Posts Tagged ‘New share issue’

Victor Muller’s games continue: Are the new Saab shares ending up in Russian hands?

August 16, 2011

Victor Muller is at his games again even as Saab’s cash crunch continues. He has delayed payments to employees, suppliers, creditors and even the tax-man. The China card seems to be played out. Suppliers who start proceedings for bankruptcy get priority in getting paid. Workers get priority in getting their wages before white-collar employees. The trade unions are desperate and go along with anything as they hope for some miraculous solution. Russian “black” money – which needs to be laundered somewhere – is waiting to swoop through the back-door even if it has been barred entrance through the front-door. My own opinion is that even the initial liquidity crisis was engineered by Victor Muller by shifting cash out of Saab.

He is now engaged in the final desperate end-game at Saab (but of course without risking any of his own personal wealth). The question is whether it is his own end-game or one where he is just a proxy for his Russian masters.

Svenska Dagbladet reports:

Saab is issuing freshly printed shares at a loss to the U.S. investment fund GEM (Global Yield Fund Limited), which then sell them on at a profit. An arrangement made for the short term to pay salaries and debts. Saab is now selling four million new shares for just under 40 million Swedish kronor. GEM also purchased shares in a new issue on 3rd August – when 5 million new shares were sold in a desperate move to pay the salaries of Saab employees.

Not only are GEM well paid (because they are taking a big risk), they are also diluting the ownership of Saab’s other shareholders. In fact, these 10 million shares conveyed in a short time to GEM represents almost a third of the total shares. GEM acts only as intermediary and who is actually buying is a mystery.

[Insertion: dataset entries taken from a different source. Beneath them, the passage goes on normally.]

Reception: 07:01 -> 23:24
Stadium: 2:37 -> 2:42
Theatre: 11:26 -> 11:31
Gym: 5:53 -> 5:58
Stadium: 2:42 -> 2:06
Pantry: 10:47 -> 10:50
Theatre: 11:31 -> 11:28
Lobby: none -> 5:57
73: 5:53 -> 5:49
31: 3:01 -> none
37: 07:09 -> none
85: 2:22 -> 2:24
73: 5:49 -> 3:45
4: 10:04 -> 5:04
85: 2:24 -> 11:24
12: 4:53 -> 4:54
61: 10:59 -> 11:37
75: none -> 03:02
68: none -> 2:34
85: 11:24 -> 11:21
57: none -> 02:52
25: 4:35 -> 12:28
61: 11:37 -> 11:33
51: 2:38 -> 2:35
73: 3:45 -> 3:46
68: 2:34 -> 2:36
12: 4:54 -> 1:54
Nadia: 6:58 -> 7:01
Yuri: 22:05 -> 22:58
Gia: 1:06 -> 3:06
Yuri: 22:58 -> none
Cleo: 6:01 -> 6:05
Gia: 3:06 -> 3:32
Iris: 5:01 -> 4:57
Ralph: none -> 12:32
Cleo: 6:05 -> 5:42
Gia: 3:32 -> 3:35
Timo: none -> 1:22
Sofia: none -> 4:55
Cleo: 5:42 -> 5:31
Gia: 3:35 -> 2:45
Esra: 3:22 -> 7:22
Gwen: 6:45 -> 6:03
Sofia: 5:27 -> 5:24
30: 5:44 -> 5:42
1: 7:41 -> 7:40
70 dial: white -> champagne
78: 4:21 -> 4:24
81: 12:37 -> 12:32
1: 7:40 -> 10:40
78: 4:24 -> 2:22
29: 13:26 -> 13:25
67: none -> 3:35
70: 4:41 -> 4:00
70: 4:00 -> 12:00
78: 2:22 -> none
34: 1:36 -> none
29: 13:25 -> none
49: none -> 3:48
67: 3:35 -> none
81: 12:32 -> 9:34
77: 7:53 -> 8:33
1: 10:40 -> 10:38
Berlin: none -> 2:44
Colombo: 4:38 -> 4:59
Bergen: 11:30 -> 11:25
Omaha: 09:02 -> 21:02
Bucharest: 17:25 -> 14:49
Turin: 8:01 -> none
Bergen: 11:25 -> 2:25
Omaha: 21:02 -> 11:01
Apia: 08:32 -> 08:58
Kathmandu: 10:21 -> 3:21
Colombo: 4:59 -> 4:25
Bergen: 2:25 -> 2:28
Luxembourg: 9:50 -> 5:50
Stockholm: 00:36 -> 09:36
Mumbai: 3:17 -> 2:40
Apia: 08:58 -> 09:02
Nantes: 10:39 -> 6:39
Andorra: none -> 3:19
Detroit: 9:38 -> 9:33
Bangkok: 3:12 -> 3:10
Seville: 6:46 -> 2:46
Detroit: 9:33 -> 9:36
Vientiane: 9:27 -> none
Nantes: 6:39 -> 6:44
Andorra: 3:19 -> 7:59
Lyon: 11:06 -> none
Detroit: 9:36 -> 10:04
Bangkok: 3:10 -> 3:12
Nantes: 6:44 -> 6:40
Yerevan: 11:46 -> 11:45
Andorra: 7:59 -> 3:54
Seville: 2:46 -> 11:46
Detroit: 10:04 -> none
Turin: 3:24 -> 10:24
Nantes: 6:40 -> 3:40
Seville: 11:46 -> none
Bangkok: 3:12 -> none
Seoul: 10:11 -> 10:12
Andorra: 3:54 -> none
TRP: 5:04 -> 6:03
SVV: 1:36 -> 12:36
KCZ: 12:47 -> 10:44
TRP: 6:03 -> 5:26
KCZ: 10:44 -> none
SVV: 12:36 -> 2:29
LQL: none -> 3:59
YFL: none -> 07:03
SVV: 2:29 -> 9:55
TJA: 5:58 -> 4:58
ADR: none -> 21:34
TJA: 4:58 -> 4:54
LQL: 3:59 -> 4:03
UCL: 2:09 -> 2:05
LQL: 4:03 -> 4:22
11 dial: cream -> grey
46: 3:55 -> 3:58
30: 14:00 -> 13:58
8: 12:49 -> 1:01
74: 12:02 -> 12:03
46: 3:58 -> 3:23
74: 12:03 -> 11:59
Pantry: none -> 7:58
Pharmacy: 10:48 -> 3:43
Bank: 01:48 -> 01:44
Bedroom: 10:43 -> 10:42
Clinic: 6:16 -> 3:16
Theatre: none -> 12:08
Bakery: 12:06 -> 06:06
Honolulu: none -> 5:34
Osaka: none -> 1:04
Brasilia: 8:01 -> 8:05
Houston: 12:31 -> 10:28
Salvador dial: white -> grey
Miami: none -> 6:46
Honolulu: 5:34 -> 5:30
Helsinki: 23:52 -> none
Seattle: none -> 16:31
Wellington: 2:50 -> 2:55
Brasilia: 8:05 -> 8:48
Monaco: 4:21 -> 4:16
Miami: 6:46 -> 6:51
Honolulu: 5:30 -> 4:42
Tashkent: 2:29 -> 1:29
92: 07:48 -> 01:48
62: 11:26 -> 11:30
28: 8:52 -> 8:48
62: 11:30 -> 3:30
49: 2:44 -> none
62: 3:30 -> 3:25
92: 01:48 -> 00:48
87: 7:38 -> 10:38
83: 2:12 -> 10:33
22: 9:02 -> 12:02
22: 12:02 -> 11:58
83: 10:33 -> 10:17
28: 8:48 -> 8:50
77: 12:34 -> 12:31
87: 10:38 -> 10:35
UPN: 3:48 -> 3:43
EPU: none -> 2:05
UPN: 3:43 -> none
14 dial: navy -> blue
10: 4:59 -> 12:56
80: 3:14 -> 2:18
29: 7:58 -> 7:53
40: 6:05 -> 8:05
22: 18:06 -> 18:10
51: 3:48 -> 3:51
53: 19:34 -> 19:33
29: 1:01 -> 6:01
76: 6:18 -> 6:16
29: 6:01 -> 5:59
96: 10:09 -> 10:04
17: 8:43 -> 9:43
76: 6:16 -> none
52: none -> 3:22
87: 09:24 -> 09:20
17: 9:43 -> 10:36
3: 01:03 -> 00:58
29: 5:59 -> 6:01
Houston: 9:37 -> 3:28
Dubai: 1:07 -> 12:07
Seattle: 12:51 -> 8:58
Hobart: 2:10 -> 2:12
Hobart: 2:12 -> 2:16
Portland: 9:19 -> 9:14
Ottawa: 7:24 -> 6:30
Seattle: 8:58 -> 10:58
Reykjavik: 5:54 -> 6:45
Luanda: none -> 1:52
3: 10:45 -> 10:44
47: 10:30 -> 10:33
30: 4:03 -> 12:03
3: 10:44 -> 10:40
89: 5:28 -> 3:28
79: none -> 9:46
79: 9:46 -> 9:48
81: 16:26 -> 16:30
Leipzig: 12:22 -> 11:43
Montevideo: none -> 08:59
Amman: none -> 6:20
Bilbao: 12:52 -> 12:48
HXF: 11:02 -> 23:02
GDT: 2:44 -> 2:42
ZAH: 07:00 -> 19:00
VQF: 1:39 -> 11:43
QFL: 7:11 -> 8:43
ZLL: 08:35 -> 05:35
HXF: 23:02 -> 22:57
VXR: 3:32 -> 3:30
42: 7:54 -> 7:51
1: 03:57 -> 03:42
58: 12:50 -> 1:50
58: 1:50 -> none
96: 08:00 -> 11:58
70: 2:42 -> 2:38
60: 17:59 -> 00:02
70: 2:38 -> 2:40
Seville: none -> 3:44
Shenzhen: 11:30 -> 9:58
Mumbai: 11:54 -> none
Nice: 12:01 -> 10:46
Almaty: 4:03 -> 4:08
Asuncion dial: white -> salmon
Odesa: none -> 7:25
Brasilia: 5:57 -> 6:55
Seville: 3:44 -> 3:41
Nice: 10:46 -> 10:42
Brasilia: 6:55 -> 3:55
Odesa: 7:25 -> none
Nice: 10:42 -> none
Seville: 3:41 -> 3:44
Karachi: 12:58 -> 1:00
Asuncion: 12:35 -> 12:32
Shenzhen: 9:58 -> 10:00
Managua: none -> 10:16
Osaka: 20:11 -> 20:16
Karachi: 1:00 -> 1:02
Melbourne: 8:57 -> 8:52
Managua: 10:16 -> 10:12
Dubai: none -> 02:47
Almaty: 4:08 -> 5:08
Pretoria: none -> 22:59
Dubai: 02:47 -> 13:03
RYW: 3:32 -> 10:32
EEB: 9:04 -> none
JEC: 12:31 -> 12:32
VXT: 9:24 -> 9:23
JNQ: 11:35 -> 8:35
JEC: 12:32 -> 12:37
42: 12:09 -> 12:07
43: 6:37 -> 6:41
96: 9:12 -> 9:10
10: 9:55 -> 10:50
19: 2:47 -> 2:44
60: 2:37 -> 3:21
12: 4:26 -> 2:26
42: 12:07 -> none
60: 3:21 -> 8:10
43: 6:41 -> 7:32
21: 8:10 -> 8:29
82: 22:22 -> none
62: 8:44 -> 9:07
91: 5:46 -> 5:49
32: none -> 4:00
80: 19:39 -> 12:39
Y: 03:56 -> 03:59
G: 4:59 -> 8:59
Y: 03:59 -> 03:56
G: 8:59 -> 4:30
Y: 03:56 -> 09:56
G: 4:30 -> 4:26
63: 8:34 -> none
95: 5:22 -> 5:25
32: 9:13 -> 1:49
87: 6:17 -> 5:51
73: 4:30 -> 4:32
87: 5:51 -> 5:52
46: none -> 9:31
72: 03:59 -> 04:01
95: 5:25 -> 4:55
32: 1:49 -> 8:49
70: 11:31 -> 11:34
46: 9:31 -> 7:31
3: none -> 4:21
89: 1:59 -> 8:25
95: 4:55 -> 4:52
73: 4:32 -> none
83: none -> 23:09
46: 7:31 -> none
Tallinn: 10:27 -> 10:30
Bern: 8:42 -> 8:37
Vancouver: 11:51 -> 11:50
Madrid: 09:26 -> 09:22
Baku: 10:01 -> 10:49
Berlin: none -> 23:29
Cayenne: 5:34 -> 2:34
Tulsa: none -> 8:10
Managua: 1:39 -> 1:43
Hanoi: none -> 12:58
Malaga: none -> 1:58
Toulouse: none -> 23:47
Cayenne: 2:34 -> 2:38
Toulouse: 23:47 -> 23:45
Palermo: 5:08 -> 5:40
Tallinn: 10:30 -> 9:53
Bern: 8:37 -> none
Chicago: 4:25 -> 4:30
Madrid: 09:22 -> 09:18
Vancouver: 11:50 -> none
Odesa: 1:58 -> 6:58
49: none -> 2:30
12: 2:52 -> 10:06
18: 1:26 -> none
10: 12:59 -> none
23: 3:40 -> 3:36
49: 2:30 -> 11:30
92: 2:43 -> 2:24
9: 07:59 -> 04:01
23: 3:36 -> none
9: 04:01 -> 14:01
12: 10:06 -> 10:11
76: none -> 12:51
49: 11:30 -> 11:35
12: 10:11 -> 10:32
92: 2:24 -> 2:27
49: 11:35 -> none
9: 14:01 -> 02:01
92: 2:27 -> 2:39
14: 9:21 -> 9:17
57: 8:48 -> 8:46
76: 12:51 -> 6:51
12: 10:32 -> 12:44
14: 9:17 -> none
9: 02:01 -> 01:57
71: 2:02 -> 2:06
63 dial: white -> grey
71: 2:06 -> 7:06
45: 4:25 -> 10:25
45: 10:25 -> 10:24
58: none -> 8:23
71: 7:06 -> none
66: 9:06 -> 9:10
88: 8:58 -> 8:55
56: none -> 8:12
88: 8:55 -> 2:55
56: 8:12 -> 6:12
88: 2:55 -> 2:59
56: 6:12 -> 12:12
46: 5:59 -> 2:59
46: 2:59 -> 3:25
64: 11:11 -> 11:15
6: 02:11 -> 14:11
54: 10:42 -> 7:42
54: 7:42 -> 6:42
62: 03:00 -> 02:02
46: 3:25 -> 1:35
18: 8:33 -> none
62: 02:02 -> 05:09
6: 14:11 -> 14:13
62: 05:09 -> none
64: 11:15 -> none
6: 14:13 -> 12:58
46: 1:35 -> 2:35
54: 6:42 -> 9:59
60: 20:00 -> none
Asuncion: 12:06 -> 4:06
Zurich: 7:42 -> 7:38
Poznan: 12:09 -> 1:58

GEM Yield Funds Ltd. buys shares for 90 percent of their value and then sells them on. These shares are then traded in Amsterdam. Using GEM is considered a very expensive way for Saab to raise cash but there are few options left. Issuing just another 10 million new shares could dilute the ownership sufficiently for a single owner of just the new shares to have a majority stake. And that for less than a total of 80 million kronor (about $13 million). Whether production will ever restart is looking increasingly unlikely – at least for Saab in its present form. What would happen to Saab if it ever came fully under the control of Vladimir Antonov is anybody’s guess. I suspect that Saab’s fate would then be connected more to being a money-laundering centre than to the production of quality cars. I would not be in the least surprised to find that the newly issued shares are ending up in Russian hands. The mark-up that GEM charges is probably worthwhile and represents an acceptable discount for the laundering of “funny” money.